We aim to develop biochemical, live cell imaging and EM assays to investigate intracellular Jam-C traffic. Using these assays we will determine the motifs in Jam-C and molecular machinery required. We will then use this information to determine the functional significance of Jam-C trafficking on models of leukocyte transmigration, permeability and angiogenesis.

Impact Summary
The research will define novel trafficking pathways that will provide a means to regulate the known functions of the junctional adhesion receptor, Jam-C. Not only will this provide the ground work for future in vivo work it will highlight molecules that could potentially be novel drug targets for the control of inflammation.

The beneficiaries are:

1. The General public-The receptor Jam-C has been implicated in a number of inflammatory disease states including rheumatoid arthritis, peritonitis, pulmonary inflammation, atherosclerosis and ischaemia reperfusion injury. Novel means of targeting and controlling receptor function by perturbing its trafficking will potentially provide drug targets for the control of inflammation. This is a long-term goal, but the potential for impact will be maximised when the Centre's expertise in the imaging of the vasculature in vivo is taken into account. This means promising leads can be very quickly translated into a more physiologically relevant context.

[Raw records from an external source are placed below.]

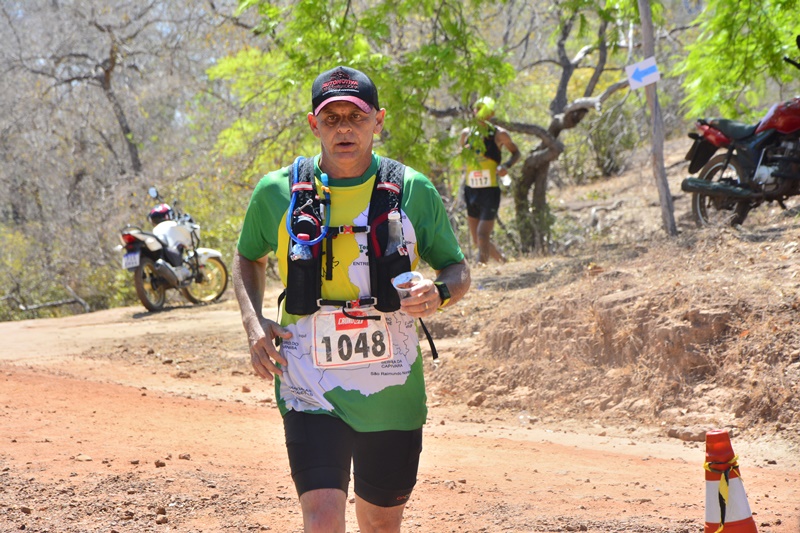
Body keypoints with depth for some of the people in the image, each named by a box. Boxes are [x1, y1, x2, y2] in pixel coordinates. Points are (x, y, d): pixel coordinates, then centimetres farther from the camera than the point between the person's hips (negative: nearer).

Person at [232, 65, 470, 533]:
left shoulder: (413, 191, 0)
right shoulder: (278, 192, 1)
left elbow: (458, 270, 9)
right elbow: (248, 257, 19)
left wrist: (439, 293, -15)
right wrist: (253, 323, 2)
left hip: (392, 393, 1)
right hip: (311, 390, -1)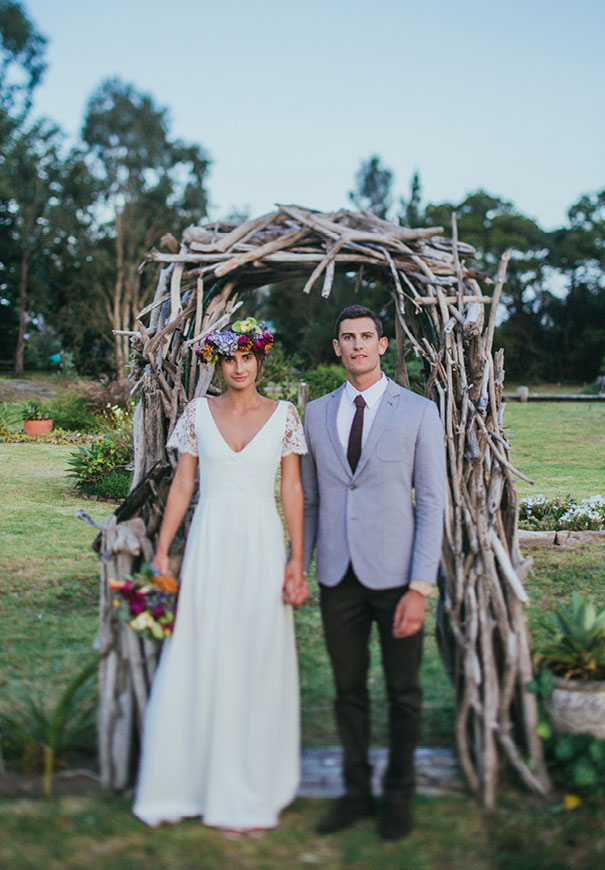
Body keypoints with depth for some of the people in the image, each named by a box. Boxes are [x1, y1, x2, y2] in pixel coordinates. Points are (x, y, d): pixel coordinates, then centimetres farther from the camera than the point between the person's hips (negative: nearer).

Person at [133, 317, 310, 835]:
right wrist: (161, 553, 2)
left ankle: (247, 795, 17)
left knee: (258, 665, 4)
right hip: (210, 545, 1)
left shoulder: (284, 415, 3)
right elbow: (182, 486, 6)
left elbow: (293, 489, 3)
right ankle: (191, 781, 18)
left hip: (262, 547, -1)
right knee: (201, 661, 3)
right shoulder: (199, 413, 6)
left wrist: (297, 559, -4)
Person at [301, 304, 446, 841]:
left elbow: (432, 502, -5)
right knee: (349, 690, 13)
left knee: (403, 693, 9)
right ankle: (356, 791, 29)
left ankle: (398, 795, 28)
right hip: (338, 576, 3)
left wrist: (420, 588, -12)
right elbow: (309, 500, 12)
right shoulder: (316, 413, 8)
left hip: (395, 575, -2)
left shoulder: (419, 412, -2)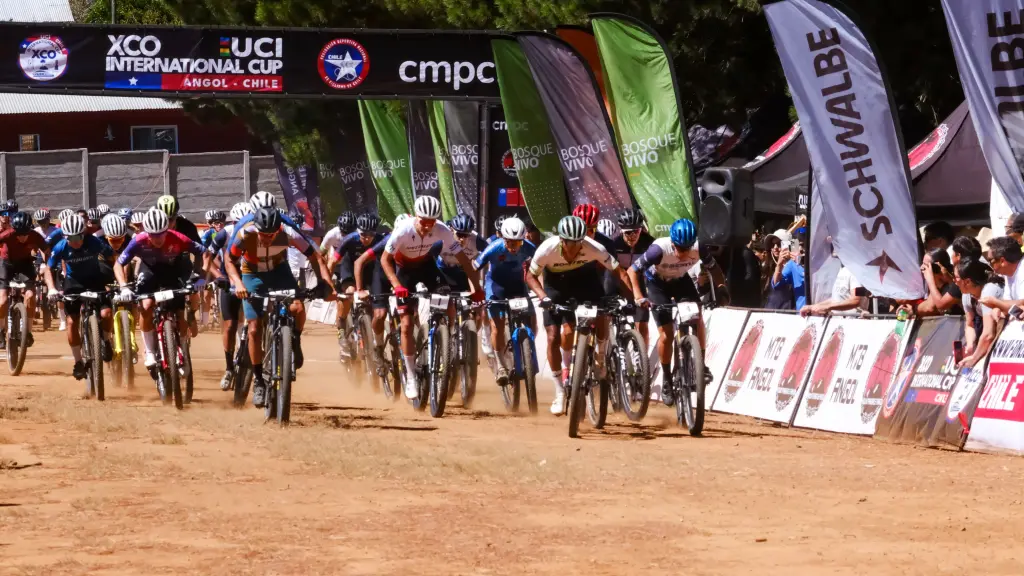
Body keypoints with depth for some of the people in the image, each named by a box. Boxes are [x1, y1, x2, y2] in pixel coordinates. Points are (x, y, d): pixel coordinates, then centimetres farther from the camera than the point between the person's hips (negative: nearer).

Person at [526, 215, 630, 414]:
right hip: (555, 284, 0)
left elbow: (618, 271, -26)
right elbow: (531, 276, -18)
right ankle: (560, 392, 6)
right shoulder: (547, 249, -33)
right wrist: (543, 297, -35)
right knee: (553, 337, -8)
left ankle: (599, 358, 7)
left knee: (602, 316, -24)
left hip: (583, 280, 0)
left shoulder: (594, 248, -32)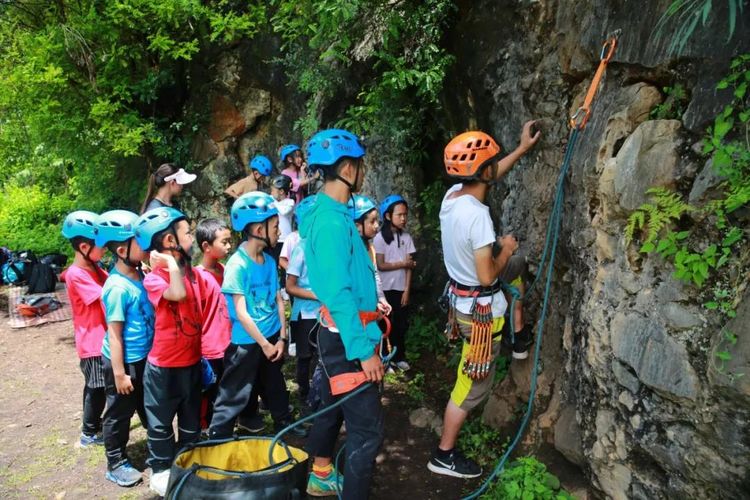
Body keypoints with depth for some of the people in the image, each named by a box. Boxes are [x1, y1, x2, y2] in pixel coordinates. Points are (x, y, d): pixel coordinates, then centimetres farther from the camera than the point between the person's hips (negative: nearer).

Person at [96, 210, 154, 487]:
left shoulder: (138, 274, -1)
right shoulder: (118, 287, -25)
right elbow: (114, 334, -22)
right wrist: (119, 373, -18)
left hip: (143, 357, 8)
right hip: (124, 361, -8)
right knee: (119, 414, 11)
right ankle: (116, 464, 30)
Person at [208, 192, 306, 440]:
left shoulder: (269, 261, 1)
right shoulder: (237, 264, -19)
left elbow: (278, 300, 5)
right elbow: (241, 313, -19)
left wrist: (281, 338, 1)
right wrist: (265, 344, -14)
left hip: (272, 338, 7)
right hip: (246, 343, -7)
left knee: (276, 387, 25)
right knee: (234, 398, 3)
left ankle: (284, 423, 44)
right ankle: (217, 440, 18)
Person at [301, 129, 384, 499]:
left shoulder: (328, 212, 8)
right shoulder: (332, 220, -23)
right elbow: (338, 295, -26)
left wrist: (370, 301, 22)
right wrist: (364, 350, -24)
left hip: (339, 333, 11)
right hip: (347, 338, -11)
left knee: (333, 406, 25)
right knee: (367, 429, -5)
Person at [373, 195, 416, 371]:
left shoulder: (406, 237, 1)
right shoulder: (380, 237, -10)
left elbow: (409, 265, 0)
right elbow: (380, 265, -12)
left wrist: (407, 290, -5)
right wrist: (402, 263, -9)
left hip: (401, 289, 3)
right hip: (385, 289, -3)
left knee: (401, 323, 10)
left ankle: (399, 357, 25)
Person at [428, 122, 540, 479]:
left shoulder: (452, 195, -3)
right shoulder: (477, 213, -29)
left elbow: (488, 177, 17)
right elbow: (487, 276, -27)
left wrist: (522, 149, 21)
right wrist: (506, 249, -9)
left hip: (461, 299, 9)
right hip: (481, 310, -9)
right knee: (472, 386, 7)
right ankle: (444, 455, 22)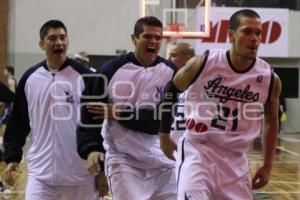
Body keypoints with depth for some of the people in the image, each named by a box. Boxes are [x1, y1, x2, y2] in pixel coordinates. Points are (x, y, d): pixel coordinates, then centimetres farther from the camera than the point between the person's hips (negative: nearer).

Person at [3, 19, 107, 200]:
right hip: (41, 173, 2)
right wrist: (12, 158, 3)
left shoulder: (84, 76, -4)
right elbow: (17, 123, 12)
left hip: (80, 174, -2)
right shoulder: (30, 78, 6)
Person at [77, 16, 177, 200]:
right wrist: (91, 149, -21)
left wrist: (119, 113, -14)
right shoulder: (111, 70, -5)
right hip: (122, 159, -3)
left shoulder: (170, 72, -2)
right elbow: (89, 114, -5)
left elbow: (161, 120, -12)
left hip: (161, 161, 3)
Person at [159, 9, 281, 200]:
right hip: (197, 150, -3)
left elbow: (271, 121, 12)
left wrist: (268, 166, 11)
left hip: (235, 159, 3)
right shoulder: (203, 63, -11)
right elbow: (171, 90, 6)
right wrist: (164, 135, 12)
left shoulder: (270, 79, -6)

2. Private sector-Any promising targets for new drugs will be of potential interest to the public sector. But such research has the potential to stimulate investment from companies and University spin-offs (in the UK and overseas). We will ensure that any likely targets are patented using the QMUL technology transfer office (Queen Mary innovation). QMI has already overseen the development of a number of spin out companies including Activiomics and PhosphonicS.

3. The UK government-Inflammatory disorders and heart disease presents a major burden to the health service. Any new drug targets found could be potentially important in terms of public health but also from an economic perspective.

4. The UK economy (transferable skills)- The PDRA hired for this position along with any students that are carrying out research in the laboratory will get extensive training in molecular cell biology, high end imaging techniques and electron microscopy. Such transferable skills would be very important both in the public sector in terms of academic research but also in carrying out science in the private sector.